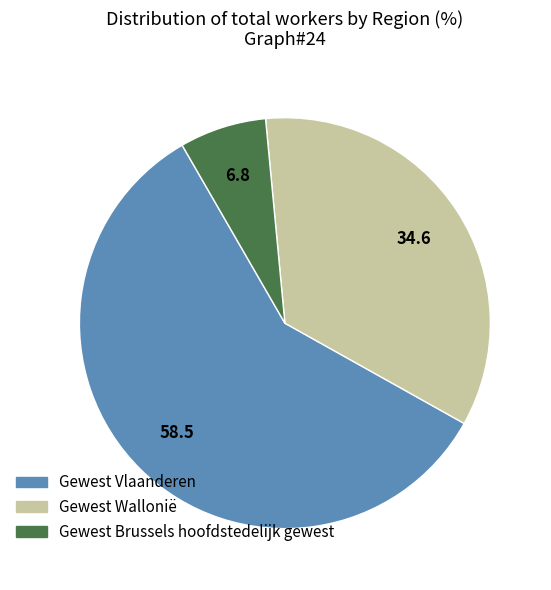

Does Gewest Wallonië account for over 50% of the chart?

No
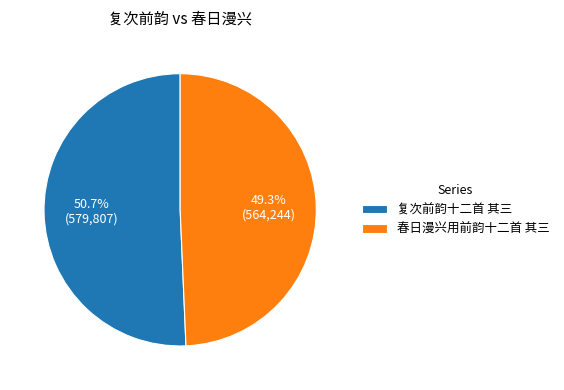

Between 复次前韵十二首 其三 and 春日漫兴用前韵十二首 其三, which is larger?

复次前韵十二首 其三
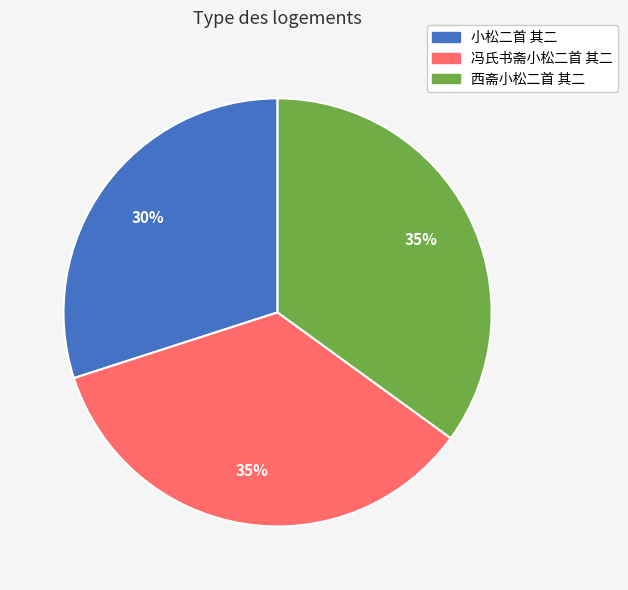

Does 西斋小松二首 其二 represent more than half of the total?

No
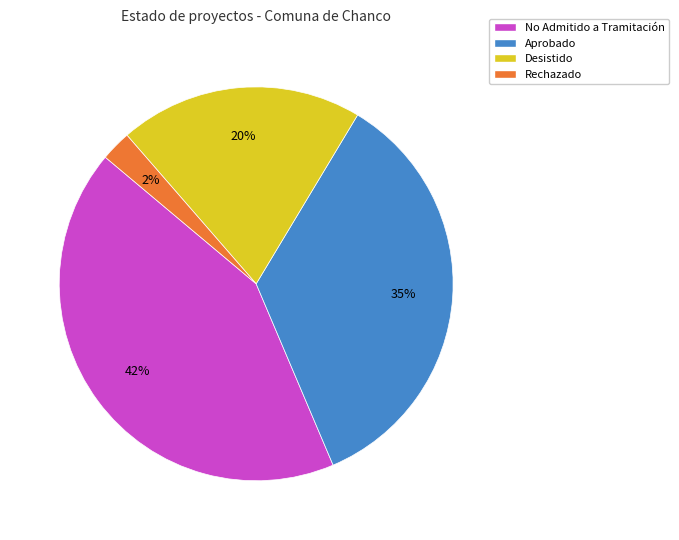

Which slice is the largest?

No Admitido a Tramitación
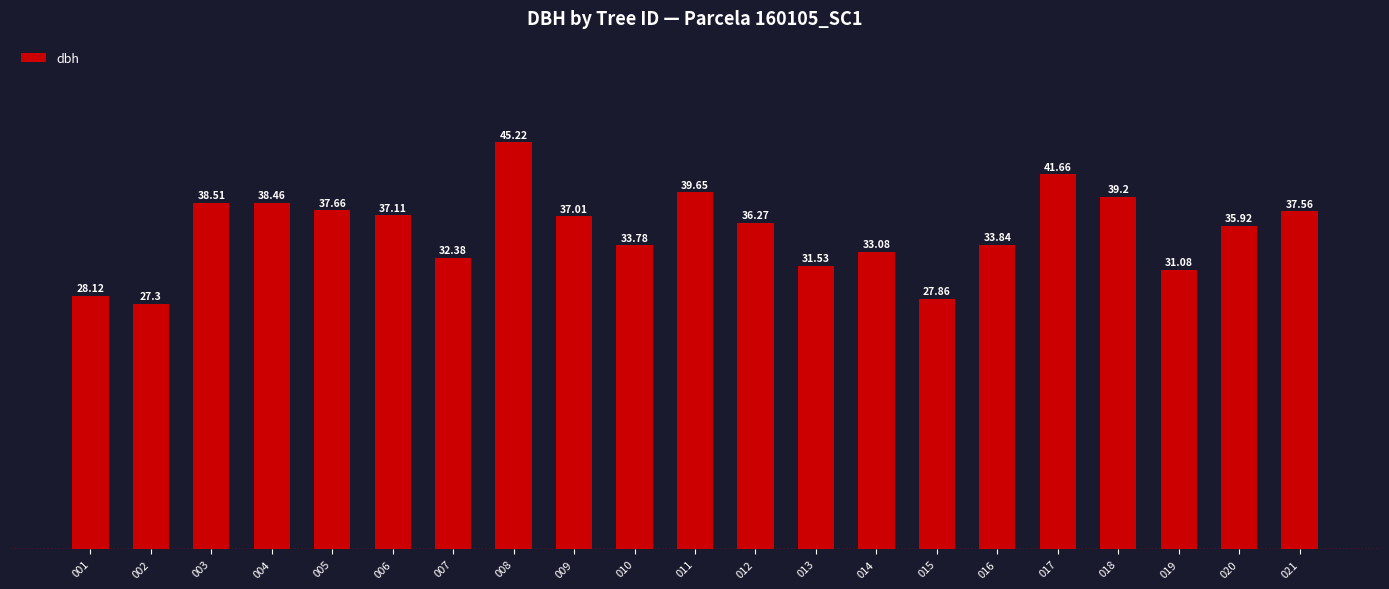

What is the ratio of the value at 007 to the value at 005?

0.9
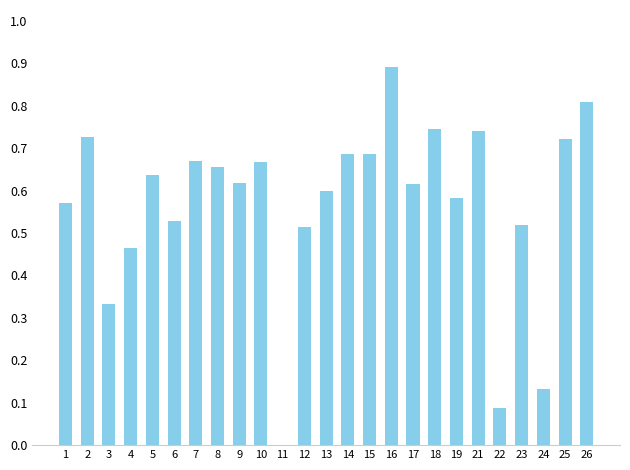

At which category does the chart reach its peak across all series?

16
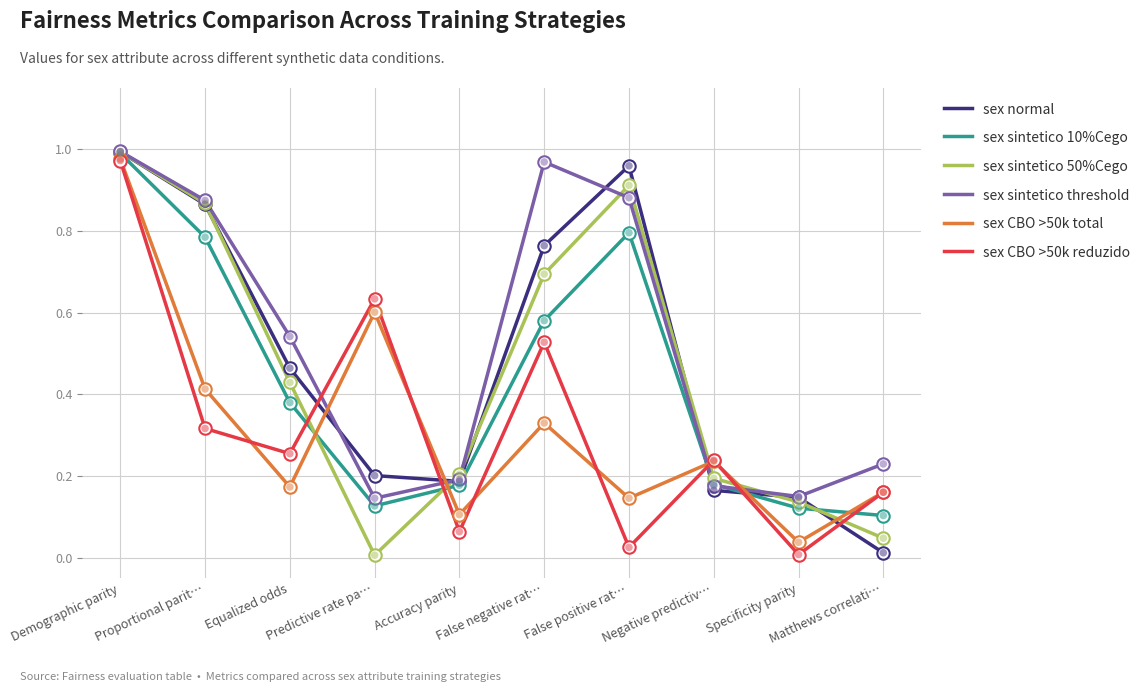

Between Accuracy parity and Negative predictiv…, which series saw the biggest shift?

sex CBO >50k reduzido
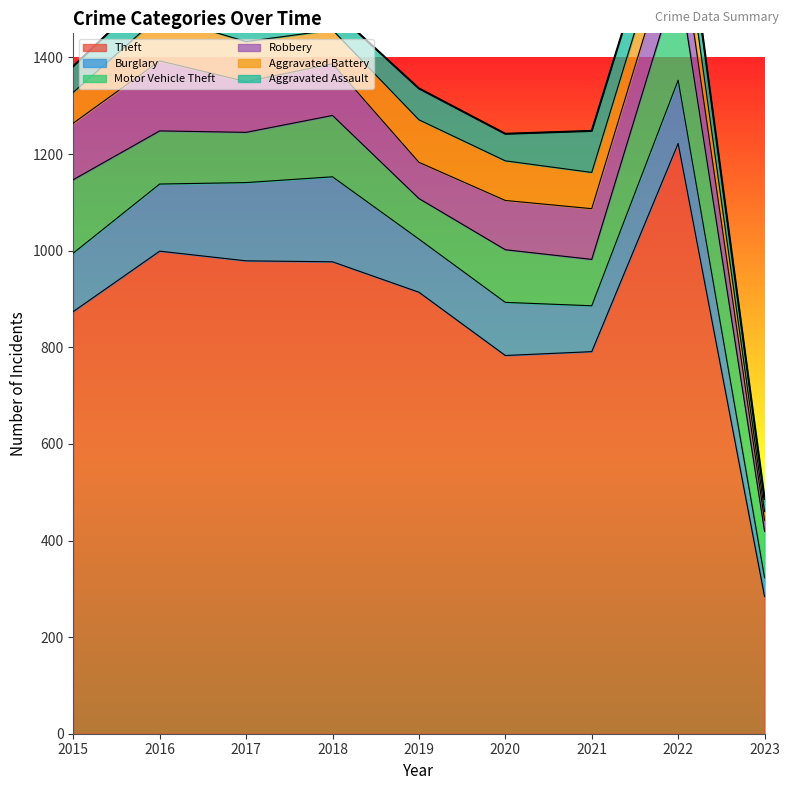

How many times do Aggravated Battery and Robbery cross each other?

2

#### [Exercise directions]
Can you reproduce each item above word for word, leaving out the pictures?

#### [Exercise solution]
Does Gewest Wallonië account for over 50% of the chart?

No

Between 复次前韵十二首 其三 and 春日漫兴用前韵十二首 其三, which is larger?

复次前韵十二首 其三

Does 西斋小松二首 其二 represent more than half of the total?

No

Which slice is the largest?

No Admitido a Tramitación

What is the ratio of the value at 007 to the value at 005?

0.9

At which category does the chart reach its peak across all series?

16

Between Accuracy parity and Negative predictiv…, which series saw the biggest shift?

sex CBO >50k reduzido

How many times do Aggravated Battery and Robbery cross each other?

2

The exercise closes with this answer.